Data entries:
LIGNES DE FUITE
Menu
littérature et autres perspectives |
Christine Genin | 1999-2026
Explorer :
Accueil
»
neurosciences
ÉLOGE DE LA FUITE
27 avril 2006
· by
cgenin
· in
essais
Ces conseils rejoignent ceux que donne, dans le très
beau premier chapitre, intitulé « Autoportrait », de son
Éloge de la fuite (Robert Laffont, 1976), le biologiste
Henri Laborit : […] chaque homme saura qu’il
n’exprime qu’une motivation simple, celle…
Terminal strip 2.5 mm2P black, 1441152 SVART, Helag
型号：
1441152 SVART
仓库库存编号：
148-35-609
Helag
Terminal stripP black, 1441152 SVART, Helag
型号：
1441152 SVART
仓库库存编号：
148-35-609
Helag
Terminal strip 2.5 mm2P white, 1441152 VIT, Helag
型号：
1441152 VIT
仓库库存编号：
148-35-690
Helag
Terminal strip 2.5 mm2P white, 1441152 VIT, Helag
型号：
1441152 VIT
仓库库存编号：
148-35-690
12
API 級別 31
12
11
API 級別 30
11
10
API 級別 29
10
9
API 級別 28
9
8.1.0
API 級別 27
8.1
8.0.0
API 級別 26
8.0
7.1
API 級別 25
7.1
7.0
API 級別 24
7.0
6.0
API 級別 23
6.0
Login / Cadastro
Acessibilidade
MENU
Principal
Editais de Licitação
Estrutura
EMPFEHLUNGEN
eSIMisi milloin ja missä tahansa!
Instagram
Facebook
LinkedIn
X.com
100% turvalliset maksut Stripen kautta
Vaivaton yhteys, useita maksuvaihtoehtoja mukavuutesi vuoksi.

-- Exercise prompt --
Which lines in the entries above contain the string "Terminal", matching its case exactly? Return each of those lines in full.

-- Response area --
Terminal strip 2.5 mm2P black, 1441152 SVART, Helag
Terminal stripP black, 1441152 SVART, Helag
Terminal strip 2.5 mm2P white, 1441152 VIT, Helag
Terminal strip 2.5 mm2P white, 1441152 VIT, Helag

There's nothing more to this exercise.